Qu’il est long d’apprendre à faire la moindre chose de la façon la plus grande. Goethe
Vous voilà équipés après 4 années d’études « acharnées » où vous avez douté de vous jusqu’à cette date que vous n’oublierez pas celle où votre nom est affiché sur cette page blanche des reçus…
Vous avez éclaté de joie, crié comme lors de vos premières récréations en maternelle après avoir passé quelques heures les bras croisés à écouter la maîtresse. Les larmes aux yeux vous avez appelé vos proches et l’émotion a gagné toute la famille mais aussi toute la promo.
Bravo, mais ce n’est qu’un début… En effet, le travail commence pour vous demain. Chaque Institut de formation, avec sa nouvelle étiquette universitaire, vous a équipé d’une caisse à outils de Masseur-Kinésithérapeute… Pardon de kinésithérapeute, soyons moderne… Il y a aussi quelques méthodes, des bases de chercheurs et grâce à vos stages un soupçon de savoir-faire.
Mais si travailler, c’est faire ce que l’on ne sait pas faire, ce que l’on n’a pas appris à faire, alors se pose au chercheur spécialiste de la formation professionnelle que je suis, la question de l’utilité de former les individus à un métier. Faut-il former le boucher à travers un CAP ou un bac pro ? Faut-il former le médecin ou le pilote de ligne avec les dispositifs universitaires actuels ?
Le bon sens ne nous impose-t-il pas de donner une réponse affirmative mais cela ne règle pas complètement la question ?
Pourquoi faut-il se former alors que l’on ne fera pas ce que l’on a appris ? Sans doute parce « qu’avant de courir il faut apprendre à marcher » comme dit la formule populaire. Travailler en inventant (ou en s’imaginant inventer) une manière originale de faire ne repose pas sur rien. C’est en maîtrisant avec l’expérience les situations habituelles rencontrées dans son métier que le professionnel peut, sans risque, s’en écarter et développer son style personnel…
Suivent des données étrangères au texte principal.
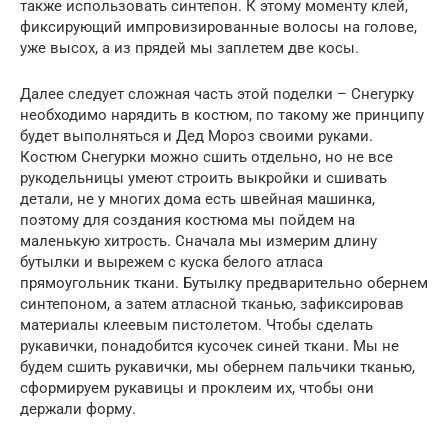
также использовать синтепон. К этому моменту клей,
фиксирующий импровизированные волосы на голове,
уже высох, а из прядей мы заплетем две косы.
Далее следует сложная часть этой поделки – Снегурку
необходимо нарядить в костюм, по такому же принципу
будет выполняться и Дед Мороз своими руками.
Костюм Снегурки можно сшить отдельно, но не все
рукодельницы умеют строить выкройки и сшивать
детали, не у многих дома есть швейная машинка,
поэтому для создания костюма мы пойдем на
маленькую хитрость. Сначала мы измерим длину
бутылки и вырежем с куска белого атласа
прямоугольник ткани. Бутылку предварительно обернем
синтепоном, а затем атласной тканью, зафиксировав
материалы клеевым пистолетом. Чтобы сделать
рукавички, понадобится кусочек синей ткани. Мы не
будем сшить рукавички, мы обернем пальчики тканью,
сформируем рукавицы и проклеим их, чтобы они
держали форму.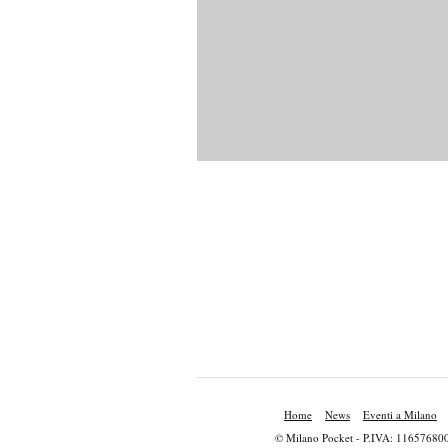
Home
News
Eventi a Milano
© Milano Pocket - P.IVA: 11657680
Ainsi, en quittant vos instituts de formation avec votre propre caisse à outils, vous allez vite constater, que l’écart entre « ce que l’on apprend à l’école et ce que l’on fait réellement ensuite » peut être considéré comme naturel. Il est la preuve que le travail, trop souvent confondu avec l’emploi, est souvent mal pensé, voire impensé, dans les formations dites « professionnelles ». Il est aussi la preuve que l’homme qui travaille invente et s’invente.
Dès lors, un bon dispositif de formation professionnelle permet la professionnalisation des individus en leurs donnant des outils de compréhension du métier, de ses règles communes et de son contexte. Ses outils sont alors des moyens d’émancipation, chacun devant, pour travailler, dépasser les règles et créer sa réponse singulière mais toujours habitée de la « culture » de son métier.
J’ai le plaisir de vous souhaiter une bonne route kinésithérapique, à la découverte de nouveaux horizons pour notre métier, de contribuer avec efficience à sa pérennité et à son déploiement au service de tous les citoyens de notre pays mais aussi du monde.